Bientôt sera célébrée la journée nationale pour la paix. Une paix qui fait l’impasse sur la justice et la vérité est une fausse paix. Il n’est pas juste que seul le camp de Gbagbo paie pour les crimes commis dans notre pays depuis décembre 1999. Il n’est pas vrai que M. Alassane Ouattara est innocent, qu’il est blanc comme neige, qu’il n’a jamais rien fait. Prier dans les églises, temples et mosquées ne sera pas suffisant, ce jour-là. S’ils veulent être écoutés et pris au sérieux, nos “hommes de Dieu” devront aussi dire qu’on se réconcilie à deux et que, pour cela, il est impératif de libérer tous les prisonniers pro-Gbagbo non coupables de crimes de sang, d’arrêter et de juger les criminels qui sont dans l’autre camp, de mettre fin à la stupide politique de rattrapage ethnique.

 

La réconciliation selon Ouattara et ses obligés n’est rien d’autre qu’une vaste comédie. Les guides spirituels n’ont pas pour rôle de cautionner cette comédie; leur devoir est de la dénoncer clairement car leur mission est d’annoncer le règne de Dieu qui est un règne d’amour, de justice et de vérité, conditions d’une réconciliation sincère et durable. “Chaque génération doit, dans une relative opacité, découvrir sa mission, l’accomplir ou la trahir”, disait le Martiniquais Frantz Fanon dans Les Damnés de la terre (Paris, Maspero, 1961). Il ne fait l’ombre d’aucun doute que le cardinal Bernard Yago, qui nous a quittés il y a 15 ans, a découvert et accompli brillamment la sienne, par exemple en condamnant l’expédition punitive conduite par un groupe de militaires à la cité universitaire de Yopougon en mai 1991.

 

Yago refusa de se réfugier dans un silence lâche et complice parce qu’il était persuadé que “jamais l’honneur de notre pays n’avait été autant bafoué” et qu’il lui “revenait, comme responsable chrétien, de demander que cette faute grave soit reconnue et sanctionnée”  (cité par Léon Francis Lébry, Bernard cardinal Yago, passionné de Dieu et de l’homme, Abidjan, NEI, 1997, p. 128). Si prier ou aller dire “yako” à X ou Y est bien, dénoncer les violations des droits humains vaut encore mieux.
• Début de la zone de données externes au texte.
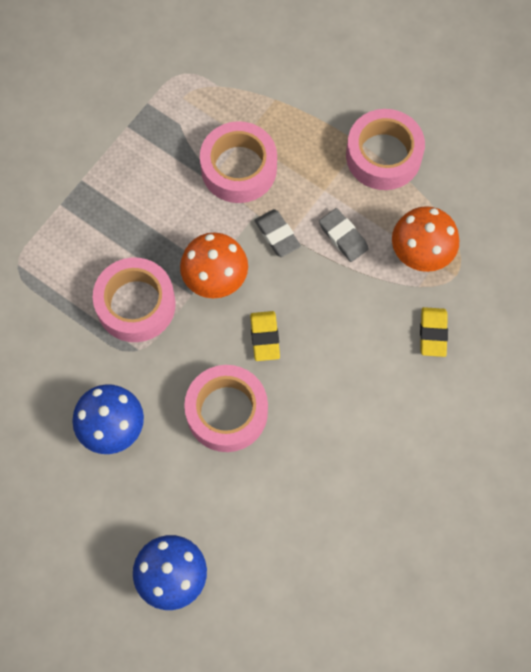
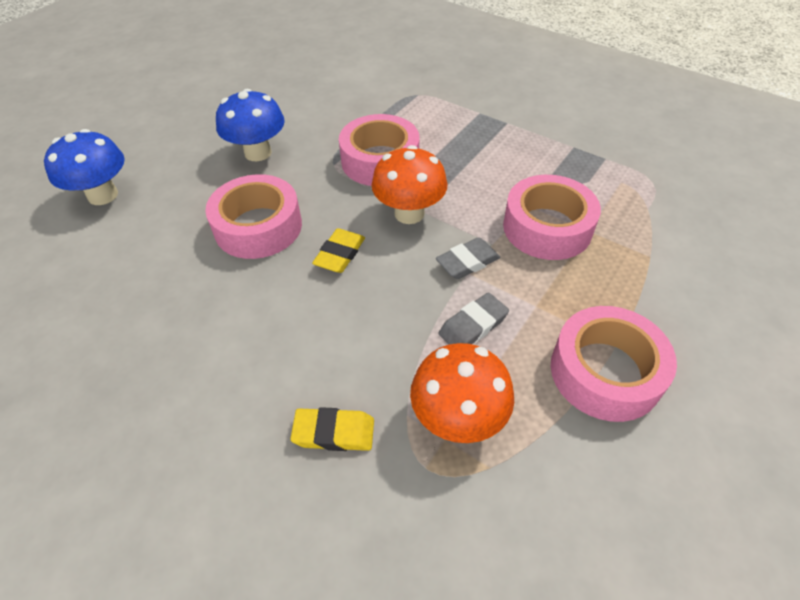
camera: 90 degrees right, 20 degrees down
(265, 337) = (340, 254): yellow eraser -> yellow eraser turned 60 degrees counterclockwise

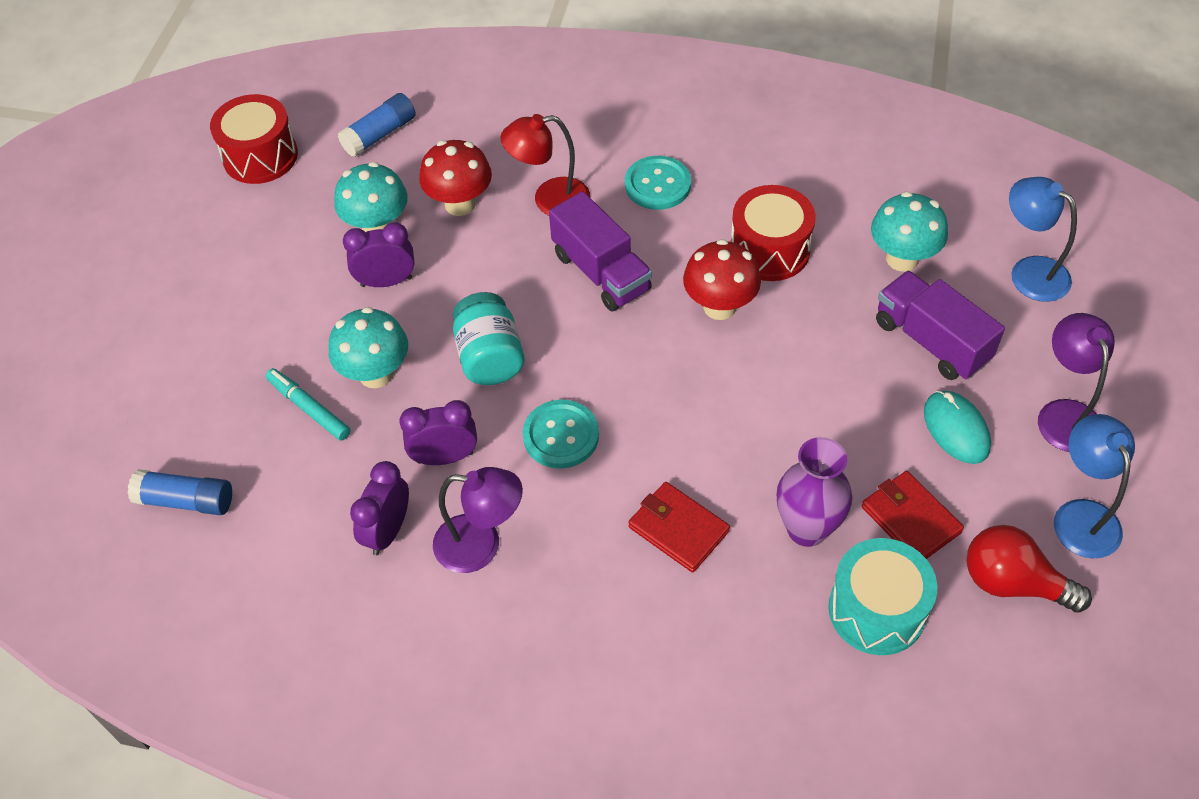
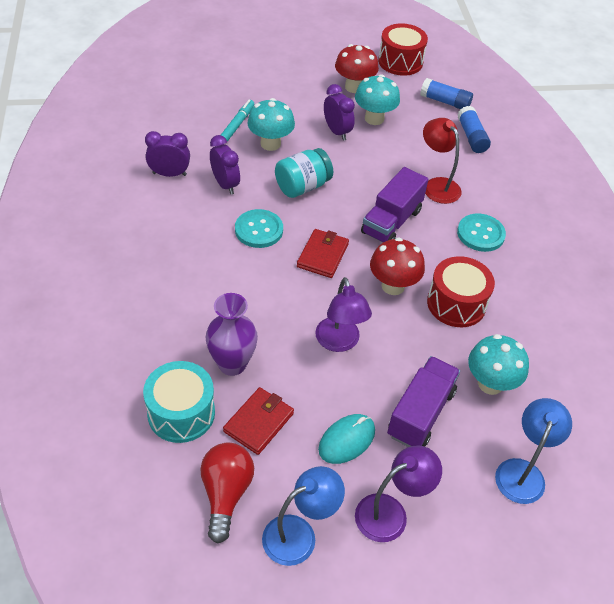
camera: 65 degrees right, 5 degrees down
(186, 501) = (164, 98): blue glue stick -> blue glue stick (471, 137)
(460, 204) = (411, 147): red mushroom -> red mushroom (354, 87)
(481, 545) = (172, 213): purple lamp -> purple lamp (339, 342)
(678, 529) = (210, 298): red wallet -> red wallet (322, 255)

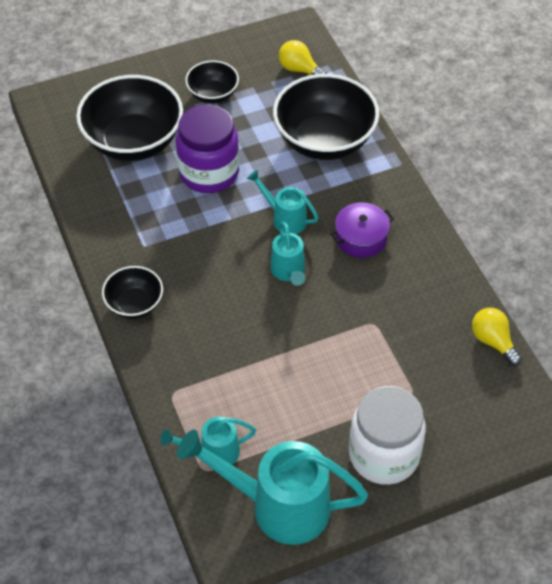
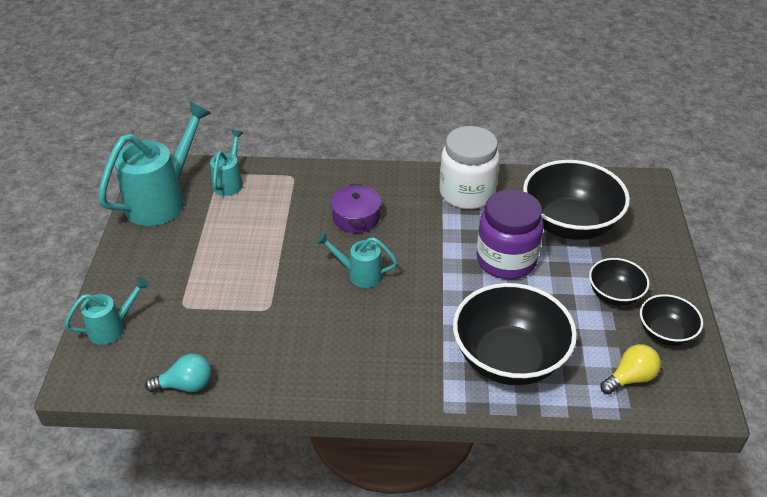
camera: 115 degrees right, 10 degrees down
(134, 304) = (386, 179): black bowl -> black bowl (665, 333)
(285, 219) = (421, 293): turquoise watering can -> turquoise watering can (111, 328)
(361, 238) = (366, 337): purple pot -> purple pot (356, 217)
(384, 455) = (148, 267): white jar -> white jar (467, 193)
(493, 341) = (186, 385): yellow light bulb -> turquoise light bulb

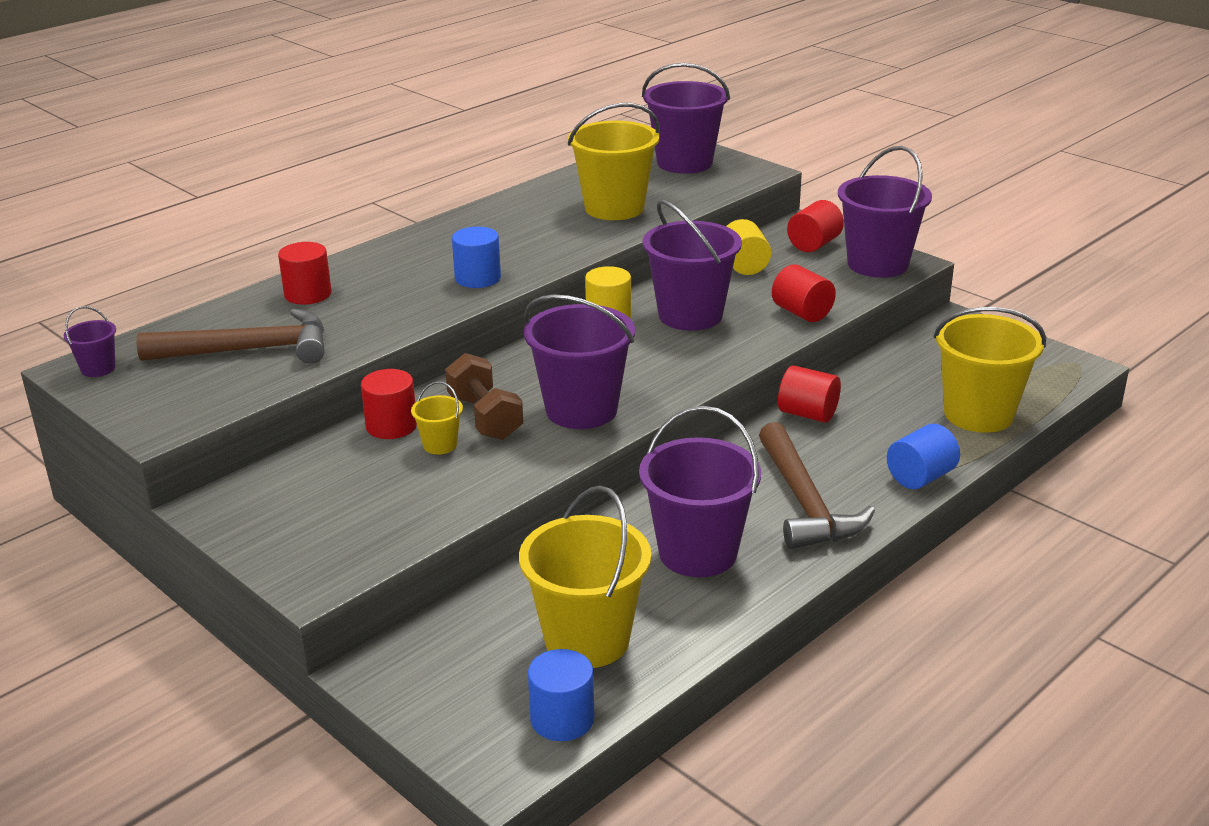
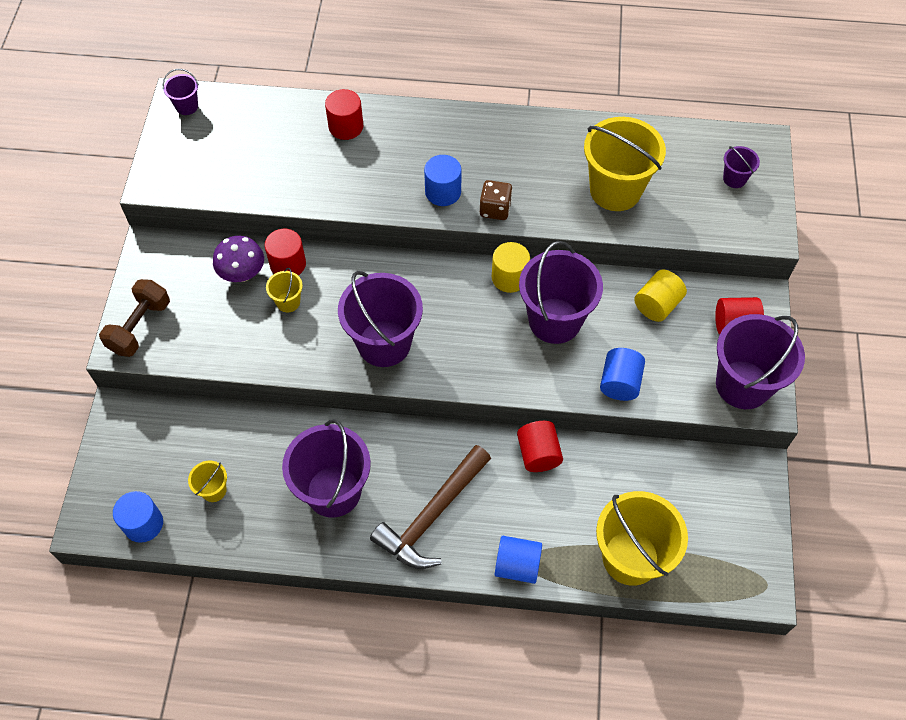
camera: 50 degrees right, 30 degrees up
(250, 350) = (261, 154): brown hammer -> none
(354, 458) = (242, 273): none -> purple mushroom
(485, 417) = (334, 301): brown dumbbell -> brown dumbbell (140, 327)
(541, 263) = (495, 209): none -> brown dice
(587, 640) = (214, 490): yellow bucket -> yellow bucket, size x0.45
(684, 163) = (734, 179): purple bucket -> purple bucket, size x0.45
(802, 313) = (619, 383): red cylinder -> blue cylinder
Les pasteurs, prêtres et évêques d’aujourd’hui trahiraient leur mission et le peuple ivoirien tout entier si des considérations bassement matérielles devaient les amener à faire le choix du silence, des courbettes et des basses flatteries au lieu de témoigner de la subversion de l’Évangile.

 

Jean-Claude DJEREKE

 

Dernière publication: L’Afrique et le défi de la seconde indépendance, Paris, L’Harmattan, 2012, 166 pages.